There is evidence in the record that Garnac's conduct amounted to what the arbitrators termed a "premeditated plan to cancel" the contract. In a Telex message to its London agent on January 2, Garnac requested the agent to "make certain you have proof or at least notes of timing of owners [Atlantic's] communications" because "if case goes to arb may need you as witness." The Telex correspondence then continued:
"under US law it is considered duty of both parties minimize damages theref next step intend probably offer owners accept vsl at 12. — which present mkt and if we win arb pay 12. — if owners win pay 15. — However bef doing this want to see owners reaction as next move up to them."
Commenting that "it's rough for an exporter to make a living when the market is always going the wrong way," Garnac's Chartering Manager testified to the arbitrators that "I considered it just normal business practice to give instructions to London to cancel the charter."
One of the majority arbitrators concluded that Livanos' nomination was not untimely because January 1 was a holiday and because the Charterers' office was not open for part of the day. There was no issue of bad faith on the part of Livanos or Atlantic
9 U.S.C. § 10 provides:
"In either of the following cases the United States court in and for the district wherein the award was made may make an order vacating the award upon the application of any party to the arbitration —
(a) Where the award was procured by corruption, fraud, or undue means.

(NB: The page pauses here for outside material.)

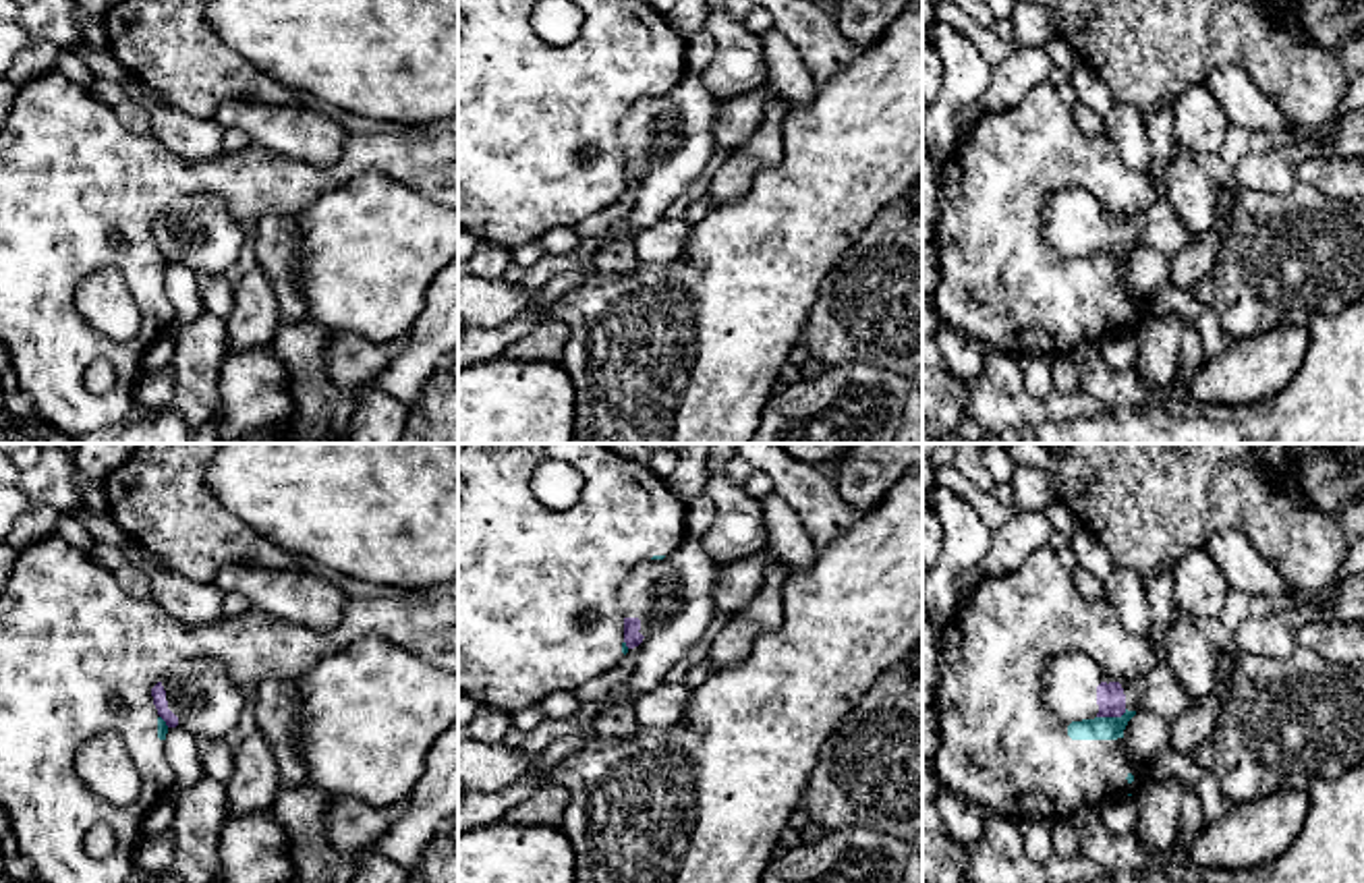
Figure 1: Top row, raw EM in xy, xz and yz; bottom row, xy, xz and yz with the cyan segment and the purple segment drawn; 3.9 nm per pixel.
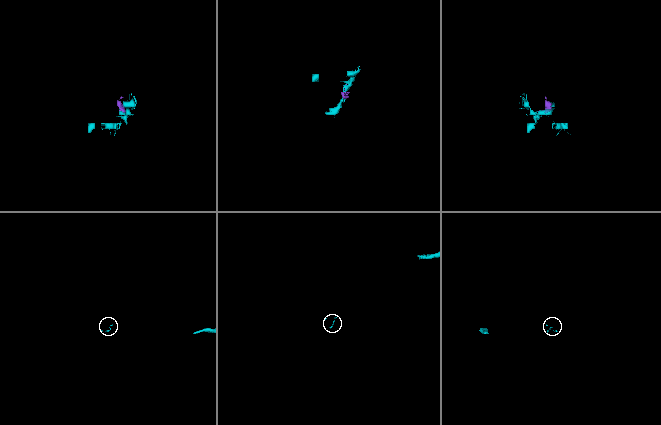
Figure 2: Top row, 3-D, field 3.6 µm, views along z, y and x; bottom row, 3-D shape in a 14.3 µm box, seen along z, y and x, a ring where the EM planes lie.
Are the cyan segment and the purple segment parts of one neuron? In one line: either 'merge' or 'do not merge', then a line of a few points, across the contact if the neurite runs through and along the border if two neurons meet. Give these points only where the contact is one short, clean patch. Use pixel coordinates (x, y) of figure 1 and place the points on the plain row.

(b) Where there was evident partiality or corruption in the arbitrators, or either of them.
(c) Where the arbitrators were guilty of misconduct in refusing to postpone the hearing, upon sufficient cause shown, or in refusing to hear evidence pertinent and material to the controversy; or of any other misbehavior by which the rights of any party have been prejudiced.

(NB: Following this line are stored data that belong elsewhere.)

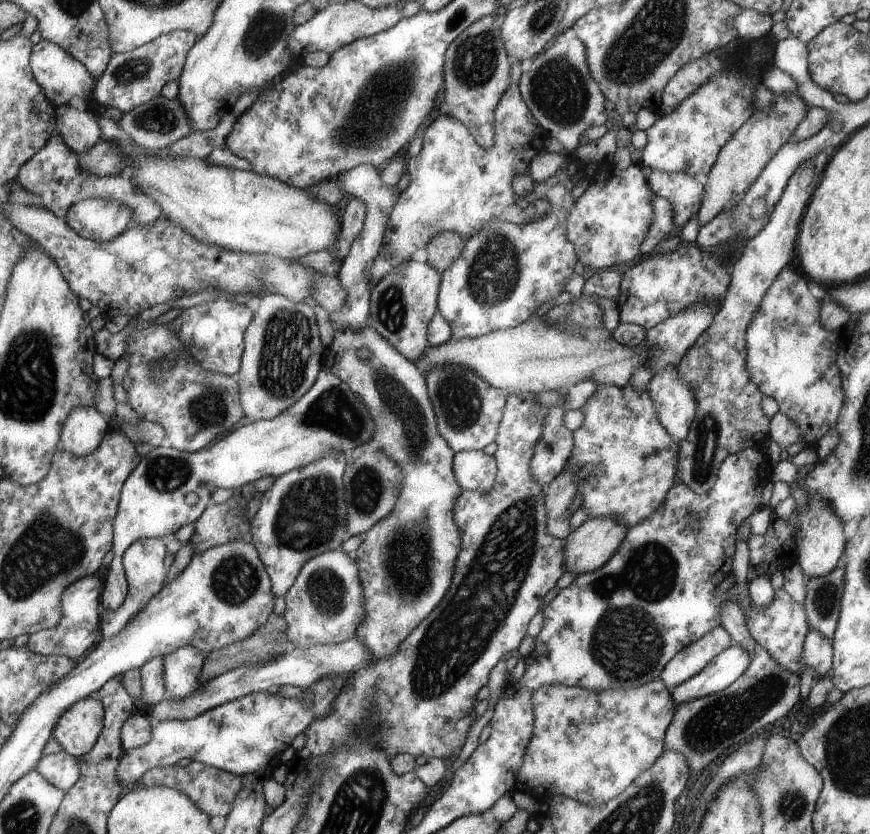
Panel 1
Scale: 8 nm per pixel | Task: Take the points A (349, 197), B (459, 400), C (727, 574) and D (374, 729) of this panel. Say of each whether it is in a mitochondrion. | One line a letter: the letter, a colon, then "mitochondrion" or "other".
A: other
B: mitochondrion
C: other
D: other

(d) Where the arbitrators exceeded their powers, or so imperfectly executed them that a mutual, final, and definite award upon the subject matter submitted was not made. * * *"
Rule 26(b) provides:
"Damages for Appeal for Delay. In all cases where an appeal shall delay the proceedings on the judgment, decree, or order of the lower court, and shall appear to have been sued out merely for delay, damages at a rate not exceeding 10 per cent, in addition to interest, shall be awarded upon the amount of the judgment, decree, or order." United States Court of Appeals, 2d Cir., Rule 26(b), 28 U.S.C.A.